I arrived home today to find my new wheelie bin waiting for me. Now I’m content enough with the small wheelie bin that, as I requested, I have received. It’s a little difficult to manœuvre around the narrow space between my gate and the front of my house (how I would have managed with a full size bin I’m not sure), but apart from that it’s fine. What annoys me is the nonsense contained in the leaflet that came with it.

Where and when should my bin be left for collection?
Your wheelie bin should be put at a point on your own property that is nearest the public highway,

That’ll be right in by my front door then.

where it is visible and accessible to to the collection crews.

As the bin is about twice the height of my front wall, it should be pretty difficult to miss, though given the record so far of the bin-men emptying my orange recycling boxes, I may need to train it to do a song and dance routine to get them to notice it. As to being accessible, at the moment the binmen hoick a black bag out of my dustbin ove the brick wall, without coming through the gate. WIth the wheelie bin, it is too deep for them to reach in and it will be difficult for them to manœuvre out of my gate.
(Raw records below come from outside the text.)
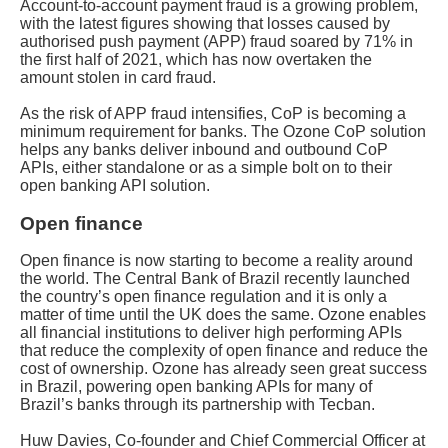
Account-to-account payment fraud is a growing problem,
with the latest figures showing that losses caused by
authorised push payment (APP) fraud soared by 71% in
the first half of 2021, which has now overtaken the
amount stolen in card fraud.
As the risk of APP fraud intensifies, CoP is becoming a
minimum requirement for banks. The Ozone CoP solution
helps any banks deliver inbound and outbound CoP
APIs, either standalone or as a simple bolt on to their
open banking API solution.
Open finance
Open finance is now starting to become a reality around
the world. The Central Bank of Brazil recently launched
the country’s open finance regulation and it is only a
matter of time until the UK does the same. Ozone enables
all financial institutions to deliver high performing APIs
that reduce the complexity of open finance and reduce the
cost of ownership. Ozone has already seen great success
in Brazil, powering open banking APIs for many of
Brazil’s banks through its partnership with Tecban.
Huw Davies, Co-founder and Chief Commercial Officer at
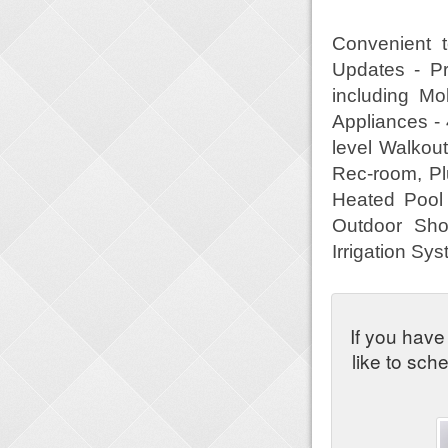
Convenient 
Updates - Pr
including Mo
Appliances - 
level Walko
Rec-room, Pl
Heated Pool 
Outdoor Sho
Irrigation S
If you have
like to sch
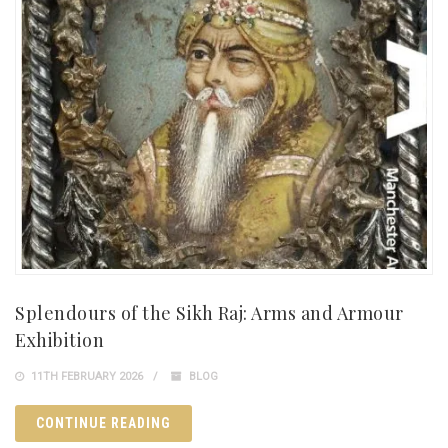
Splendours of the Sikh Raj: Arms and Armour
Exhibition
11TH FEBRUARY 2026
BLOG
CONTINUE READING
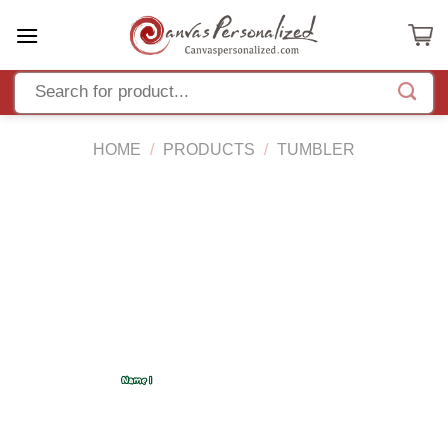
Skip
to
content
HOME
/
PRODUCTS
/
TUMBLER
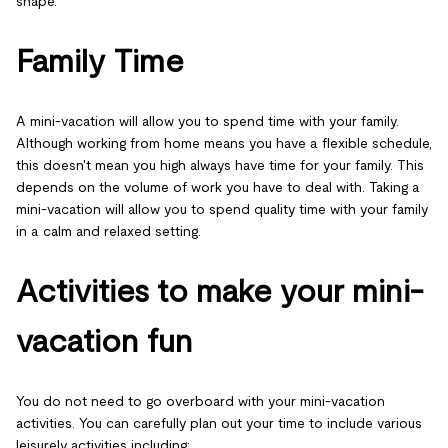
shape.
Family Time
A mini-vacation will allow you to spend time with your family.
Although working from home means you have a flexible schedule,
this doesn't mean you high always have time for your family. This
depends on the volume of work you have to deal with. Taking a
mini-vacation will allow you to spend quality time with your family
in a calm and relaxed setting.
Activities to make your mini-
vacation fun
You do not need to go overboard with your mini-vacation
activities. You can carefully plan out your time to include various
leisurely activities including:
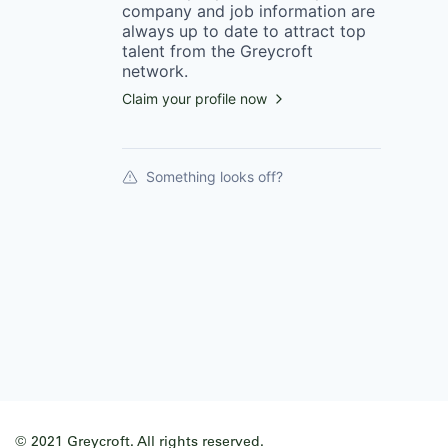
company
and job information are
always up to date to attract top
talent from the
Greycroft
network.
Claim your profile now
Something looks off?
© 2021 Greycroft. All rights reserved.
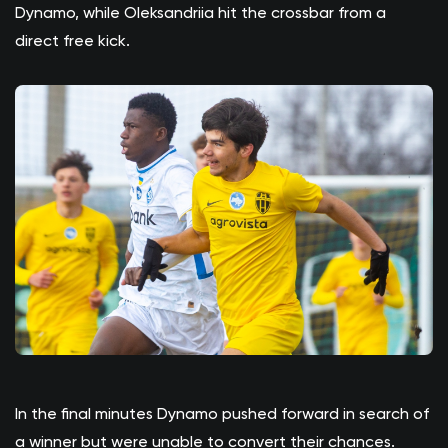
Dynamo, while Oleksandriia hit the crossbar from a
direct free kick.
In the final minutes Dynamo pushed forward in search of
a winner but were unable to convert their chances.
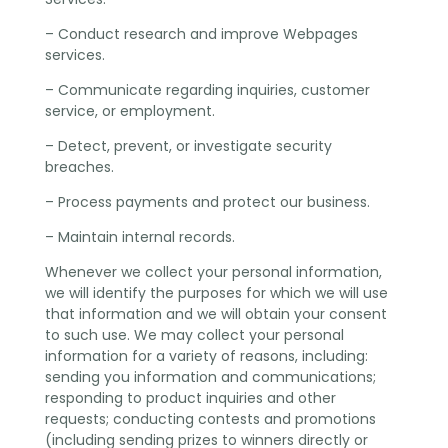
– Conduct research and improve Webpages
services.
– Communicate regarding inquiries, customer
service, or employment.
– Detect, prevent, or investigate security
breaches.
– Process payments and protect our business.
– Maintain internal records.
Whenever we collect your personal information,
we will identify the purposes for which we will use
that information and we will obtain your consent
to such use. We may collect your personal
information for a variety of reasons, including:
sending you information and communications;
responding to product inquiries and other
requests; conducting contests and promotions
(including sending prizes to winners directly or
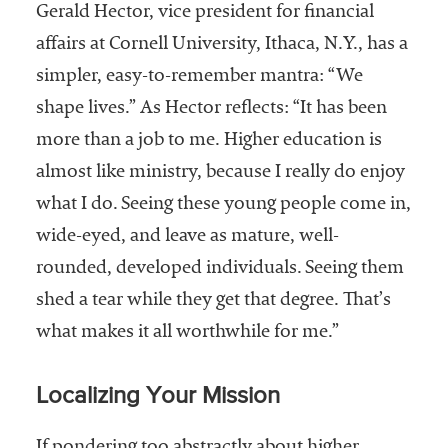
Gerald Hector, vice president for financial
affairs at Cornell University, Ithaca, N.Y., has a
simpler, easy-to-remember mantra: “We
shape lives.” As Hector reflects: “It has been
more than a job to me. Higher education is
almost like ministry, because I really do enjoy
what I do. Seeing these young people come in,
wide-eyed, and leave as mature, well-
rounded, developed individuals. Seeing them
shed a tear while they get that degree. That’s
what makes it all worthwhile for me.”
Localizing Your Mission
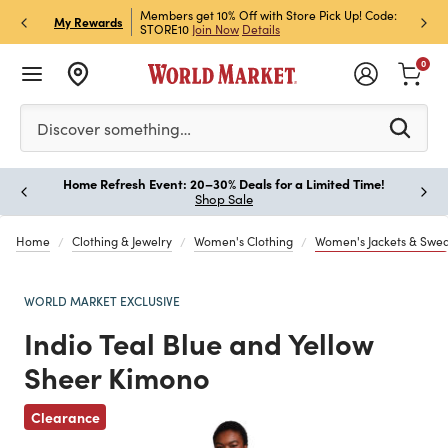
et Rewards & Get 15% Off
Members get 10% Off with Store Pick Up! Code:
Sign U
P
My Rewards
STORE10
Join Now
Details
Off!
L
0
Please enter at least 3 characters to see search suggestion
Discover something…
Home Refresh Event: 20–30% Deals for a Limited Time!
Paus
Shop Sale
Home
Clothing & Jewelry
Women's Clothing
Women's Jackets & Swea
WORLD MARKET EXCLUSIVE
Indio Teal Blue and Yellow
Sheer Kimono
Clearance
Why change to a wheelie bin?
It reduces the amount of rubbish that is sent to costly and environmentally-damaging landfill by encouraging recycling

What? Just where did that demonstrable bit of nonsense come from? A wheelie bin does not of itself have any impact on the level of recycling, as anyone who lived (as I did) in a city where wheelie bins were introduced over eighteen years ago, way before doorstep recycling was introduced, would know. In fact, as the standard size wheelie bin is about four times the size of an old fashioned dustbin, if anything it could be said to encourage the throw-away society. By Mr Wren’s own admission, the biggest impact on the level of recycling in Swindon has been the introduction of separate doorstep collection of plastic bottles. The main influences on the level of recycling are making recycling easier by providing separate doorstep collection, and restricting the amount of ‘non-recyclable’ waste that the council will collect. The means by which that ‘non-recyclable’ waste is collected (be it by wheelie bin or for the anointed few by blue bag) is an irrelevance. It is bad enough that the council have foisted this change upon the residents of central Swindon with a sham consultation: it is an insult to the intelligence of the Swindon electorate that councillors and council officers continue to attempt to confuse the two issues of increasing recycling and the method of waste collection.
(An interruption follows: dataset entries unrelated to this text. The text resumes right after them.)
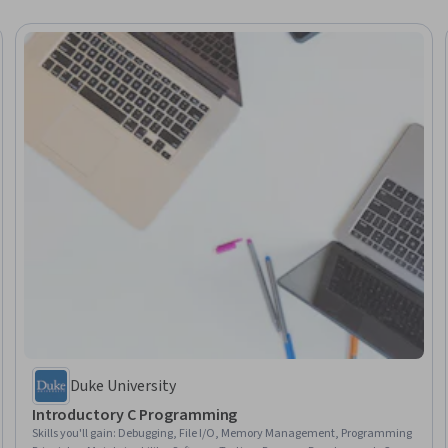
Duke University
Introductory C Programming
Skills you'll gain
:
Debugging, File I/O, Memory Management, Programming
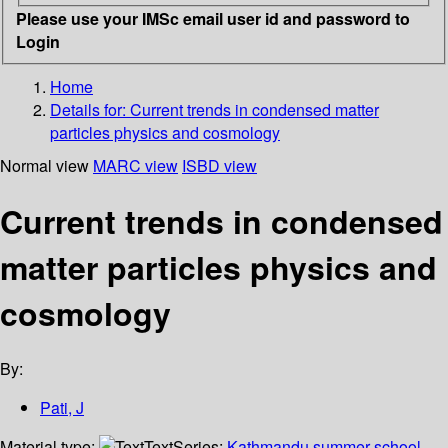
Please use your IMSc email user id and password to
Login
Home
Details for:
Current trends in condensed matter
particles physics and cosmology
Normal view
MARC view
ISBD view
Current trends in condensed
matter particles physics and
cosmology
By:
Pati, J
Material type:
Text
Series:
Kathmandu summer school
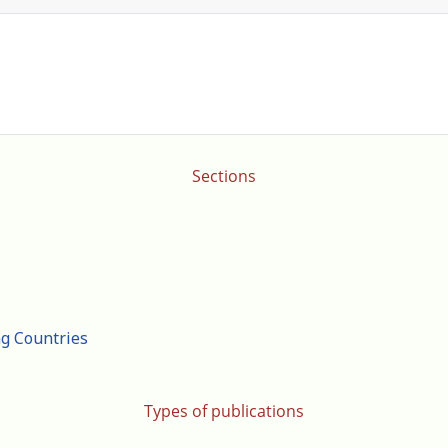
Sections
ng Countries
Types of publications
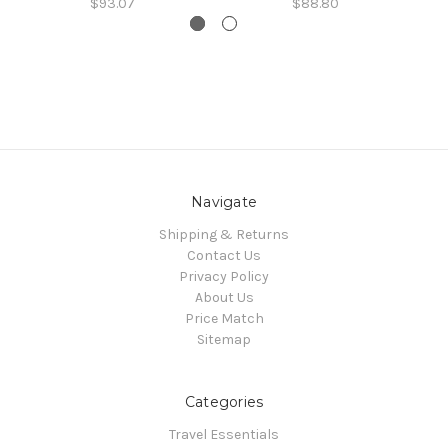
$93.07
$88.80
Navigate
Shipping & Returns
Contact Us
Privacy Policy
About Us
Price Match
Sitemap
Categories
Travel Essentials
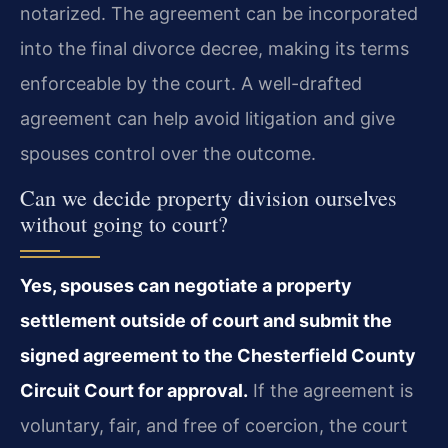
notarized. The agreement can be incorporated
into the final divorce decree, making its terms
enforceable by the court. A well-drafted
agreement can help avoid litigation and give
spouses control over the outcome.
Can we decide property division ourselves
without going to court?
Yes, spouses can negotiate a property
settlement outside of court and submit the
signed agreement to the Chesterfield County
Circuit Court for approval.
If the agreement is
voluntary, fair, and free of coercion, the court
Finding a home for a centre

It would be easy to dismiss the protests of residents in the Tennyson Street area of central Swindon against a possible new drug user’s drop-in centre as NIMBYism. It is after all logical that the centre be located close to an area with a large number of drug addicts. However the proposed site is, as the residents say, close to a children’s play area which already has a reputation for being a location for drug deals and placing it quite so close to that play area is unlikely to improve the situation. It’s also not as though there aren’t a large number of vacant units nearby (and indeed closer to the centre of the drugs problem), many of them having been empty ever since they were built over a year ago.

Driving lessons

It is difficult sometimes to understand the reasoning of those running consultations for Swindon Borough Council. For the consultation on the North Swindon Transport Strategy, which is actually about transport between North Swindon and the town centre, of the three days Halcrow have selected for exhibitions, the only one at a time when many will be able to attend (i.e. at the weekend) is in North Swindon. The exhibitions in the areas most affected by the proposals (Gorse Hill and West Swindon) were on ‘working’ days. Not that the strategy actually seems to amount to much: the only major proposal is two extend Thamesdown Drive along a line near to the River Ray to a junction with Great Western Way, and the whole strategy is dependent on the government contributing &pound100 million. Perhaps those stuck in the jams should consider hitching a lift on the back of one of the pigs flying overhead.

Even harder to understand is the Adver’s choice of a photograph of current congestion in South Swindon to illustrate their story.